BEGIN

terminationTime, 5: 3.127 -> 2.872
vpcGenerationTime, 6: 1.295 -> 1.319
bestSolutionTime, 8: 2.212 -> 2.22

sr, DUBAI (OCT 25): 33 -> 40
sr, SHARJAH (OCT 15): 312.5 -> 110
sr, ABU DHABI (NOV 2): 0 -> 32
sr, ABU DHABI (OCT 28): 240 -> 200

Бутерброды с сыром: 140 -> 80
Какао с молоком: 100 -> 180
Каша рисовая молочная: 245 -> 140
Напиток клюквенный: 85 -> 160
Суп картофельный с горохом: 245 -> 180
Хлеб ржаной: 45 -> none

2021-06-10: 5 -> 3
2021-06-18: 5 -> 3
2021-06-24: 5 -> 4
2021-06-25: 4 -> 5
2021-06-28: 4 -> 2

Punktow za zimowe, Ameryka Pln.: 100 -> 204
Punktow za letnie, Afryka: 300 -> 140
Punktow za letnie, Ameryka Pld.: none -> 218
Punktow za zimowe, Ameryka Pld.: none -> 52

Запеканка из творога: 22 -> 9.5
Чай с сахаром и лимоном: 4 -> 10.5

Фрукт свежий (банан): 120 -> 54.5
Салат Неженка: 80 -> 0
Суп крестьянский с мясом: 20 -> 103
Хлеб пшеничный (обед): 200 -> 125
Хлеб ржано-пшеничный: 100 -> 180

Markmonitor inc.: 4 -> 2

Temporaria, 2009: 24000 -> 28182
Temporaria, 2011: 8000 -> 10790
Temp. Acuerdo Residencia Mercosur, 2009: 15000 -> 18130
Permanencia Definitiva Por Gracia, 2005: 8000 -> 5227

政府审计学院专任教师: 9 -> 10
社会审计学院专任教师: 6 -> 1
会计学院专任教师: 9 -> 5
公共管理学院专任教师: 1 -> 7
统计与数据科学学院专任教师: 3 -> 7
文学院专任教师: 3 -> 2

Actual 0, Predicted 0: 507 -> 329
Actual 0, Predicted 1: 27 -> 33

END

__Requirement__. Report each line of the listing above that uses the word "Actual".

__Solution for this task__.
Actual 0, Predicted 0: 507 -> 329
Actual 0, Predicted 1: 27 -> 33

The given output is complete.